Lire
la colline aux esclaves c'est s'exposer à une lecture qui fait grincer des dents. Au fur et à mesure que je découvrais la vie des hommes et des femmes de cette histoire, qu'ils soient noirs, blancs ou métis, je n'ai pu m'empêcher de froncer les sourcils. L'enchainement des événements ne laisse que présager des moments sombres pour les habitants de cette plantation américaine où l'esclavagisme existe encore. Après tout, nous sommes au XVIIIe siècle, en Virginie, sur le domaine de la famille Pike, propriétaire d'une plantation de tabac et des esclaves qui vont avec.
L'auteure a choisi cette période sombre de l'histoire américaine pour planter le décor de son roman. Son choix elle l'explique dans une note à la fin de son livre. Cet éclaircissement m'a permis de me réconcilier avec
Kathleen Grissom, car lorsque j'ai eu fini de lire les dernières lignes de son histoire j'étais quelque peu fâchée contre elle, contre sa vision très sombre de la vie des nombreux personnages qui peuplent cette propriété. Qu'ils soient blancs ou noirs d'ailleurs. Pourtant ce que décrit l'auteure est pourtant surement très proche de la réalité de l'époque, je suis sûre que son travail de recherche lui a permis de la dépeindre au mieux.

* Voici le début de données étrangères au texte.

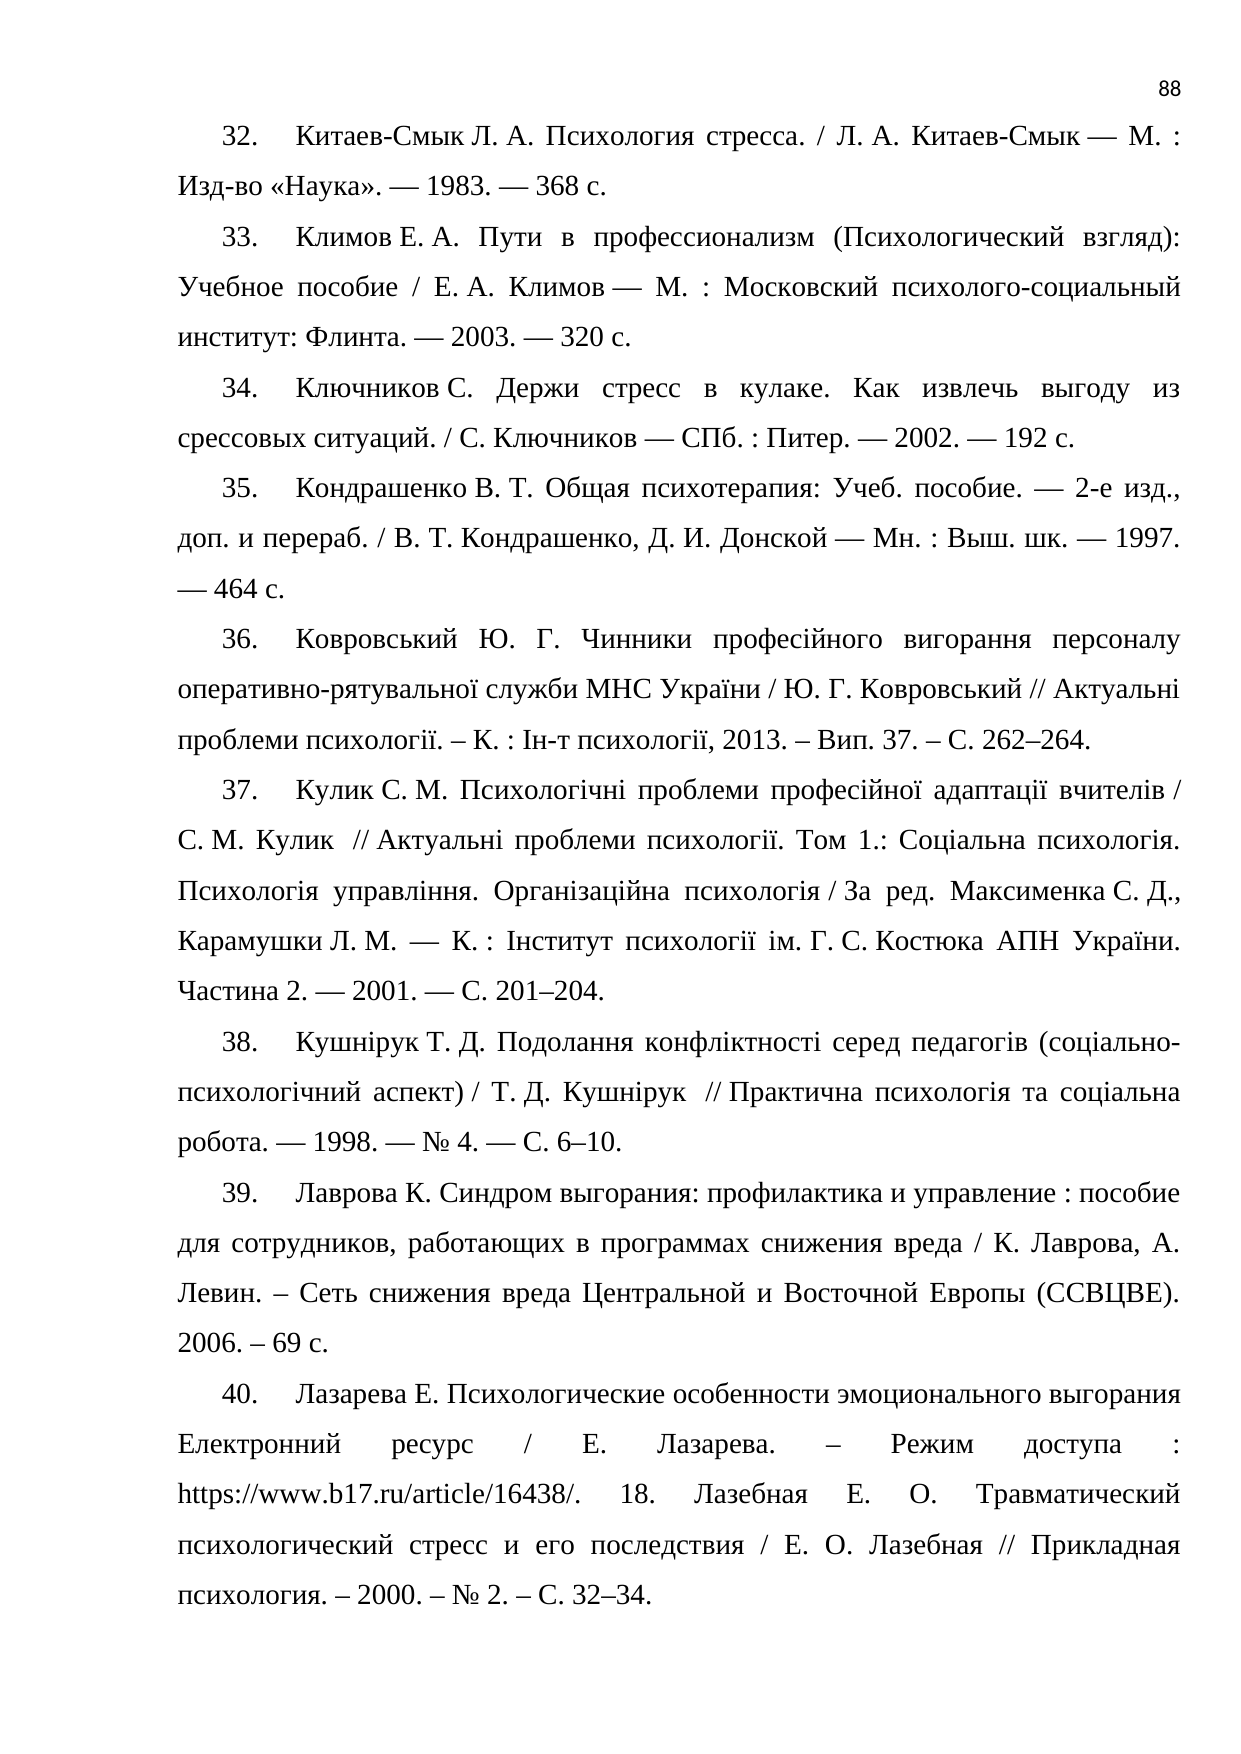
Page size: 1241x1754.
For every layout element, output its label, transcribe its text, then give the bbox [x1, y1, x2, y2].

title Китаев-Смык Л. А. Психология стресса. / Л. А. Китаев-Смык — М. : Изд-во «Наука». — 1983. — 368 с. [177, 118, 1181, 202]
list Лазарева Е. Психологические особенности эмоционального выгорания Електронний ресурс / Е. Лазарева. – Режим доступа : https://www.b17.ru/article/16438/. 18. Лазебная Е. О. Травматический психологический стресс и его последствия / Е. О. Лазебная // Прикладная психология. – 2000. – № 2. – С. 32–34. [177, 1376, 1181, 1611]
list Кушнірук Т. Д. Подолання конфліктності серед педагогів (соціально- психологічний аспект) / Т. Д. Кушнірук // Практична психологія та соціальна робота. — 1998. — № 4. — С. 6–10. [177, 1024, 1181, 1158]
list Ковровський Ю. Г. Чинники професійного вигорання персоналу оперативно-рятувальної служби МНС України / Ю. Г. Ковровський // Актуальні проблеми психології. – К. : Ін-т психології, 2013. – Вип. 37. – С. 262–264. [177, 621, 1181, 755]
title Климов Е. А. Пути в профессионализм (Психологический взгляд): Учебное пособие / Е. А. Климов — М. : Московский психолого-социальный институт: Флинта. — 2003. — 320 с. [177, 219, 1181, 353]
list Кондрашенко В. Т. Общая психотерапия: Учеб. пособие. — 2-е изд., доп. и перераб. / В. Т. Кондрашенко, Д. И. Донской — Мн. : Выш. шк. — 1997. — 464 с. [177, 470, 1181, 604]
list Кулик С. М. Психологічні проблеми професійної адаптації вчителів / С. М. Кулик // Актуальні проблеми психології. Том 1.: Соціальна психологія. Психологія управління. Організаційна психологія / За ред. Максименка С. Д., Карамушки Л. М. — К. : Інститут психології ім. Г. С. Костюка АПН України. Частина 2. — 2001. — С. 201–204. [177, 772, 1181, 1007]
list Лаврова К. Синдром выгорания: профилактика и управление : пособие для сотрудников, работающих в программах снижения вреда / К. Лаврова, А. Левин. – Сеть снижения вреда Центральной и Восточной Европы (ССВЦВЕ). 2006. – 69 с. [177, 1175, 1181, 1359]
title Ключников С. Держи стресс в кулаке. Как извлечь выгоду из срессовых ситуаций. / С. Ключников — СПб. : Питер. — 2002. — 192 с. [177, 370, 1181, 453]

Comment ne pas être touché par cette histoire lorsqu'on se prend d'affection pour la plupart des personnages, presque tous de couleur. Comment ne pas être froissé par la condition de ceux qu'on achète et qu'on vend, comme si leur existence pouvait avoir un prix, comme si leur destin pouvait se résumer à une transaction financière, au même titre que celles qu'on réalise pour acheter des animaux ou des produits frais?
Mais il y a aussi les blancs, comme Lavinia. Comment ne pas se prendre d'affection pour cette jeune fille blanche, immigrée irlandaise, qui en sa qualité de fille, qui plus est orpheline, se retrouve à vivre sur les terres des Pike, dans la dépendance, liée par un contrat dont elle ne comprendra jamais vraiment le sens.
La dépendance, ce lieu est un peu un lieu intermédiaire, située entre la grande maison des blancs et les cases des noirs. C'est là qu'on retrouve également Mama Mae, Papa George, Belle et tant d'autres. Ce livre fourmille de personnages, il faut être attentif, ne pas se perdre entre les liens du sang et les liens affectifs, qui bien sûr, s'entremêlent.
Mais elle m'a aussi quelque peu énervée cette Lavinia. Pas vraiment lorsqu'elle est jeune, période qui correspond plutôt à la première moitié du livre, mais plutôt lorsqu'elle devient adulte. Elle manque alors cruellement de réflexion, sa naïveté est à la limite du supportable tant elle comprend tout de travers. Ses choix se font sur la base d'informations erronées et ils provoquent alors une réaction en chaine qui nous emporte inévitablement vers la fin de cette histoire, et quelle fin...
L'une des choses qu'on retient de cette histoire, en dehors des réalités bien tristes de la condition des esclaves exposées avec force tout au long du livre, c'est que la mésinformation (l'information erronée volontairement laissée de telle qu'elle) est à l'origine de bien des maux. Et croyez moi, ce n'est pas Belle (personnage dont on connait le point de vue lorsque la parole n'est pas donnée à Lavinia) qui vous dira le contraire.
Ce livre, écrit comme une fresque retraçant les conditions de vie de l'époque, démontre que les parcours de vie, qu'ils concernent les blancs ou les noirs, étaient loin d'être simples. Écrit comme ça, cela paraît simpliste, mais cela n'en est pas moins vrai.
A celles et ceux qui aiment les histoires qui plongent le lecteur dans les racines de l'Amérique esclavagiste, jetez-vous sur cette histoire bien écrite qui vous cueille dès le prologue et ne vous laisse reprendre votre respiration qu'après avoir lu les dernières pages.